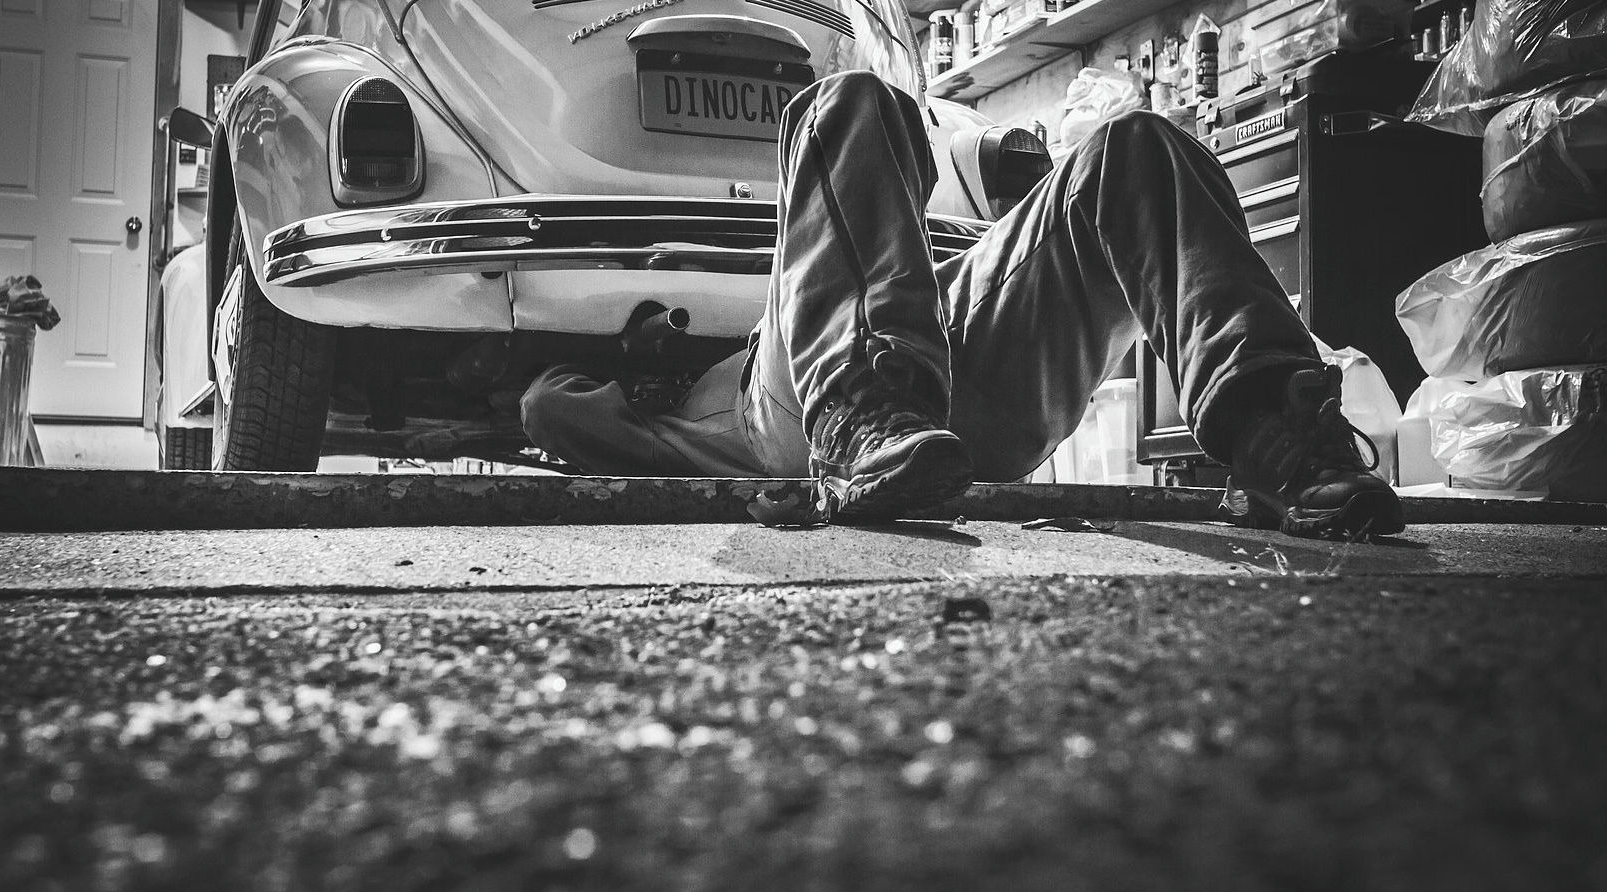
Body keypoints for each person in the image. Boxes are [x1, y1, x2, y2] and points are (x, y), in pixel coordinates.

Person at [519, 71, 1403, 541]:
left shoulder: (814, 292)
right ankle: (865, 419)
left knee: (1136, 148)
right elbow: (546, 402)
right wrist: (642, 360)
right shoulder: (673, 413)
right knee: (846, 103)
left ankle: (1279, 439)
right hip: (815, 423)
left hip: (946, 376)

———

Which lines in the records contain the word "left"? Copy each one.

Result of this exercise:
left shoulder: (814, 292)
left knee: (1136, 148)
left ankle: (1279, 439)
left hip: (946, 376)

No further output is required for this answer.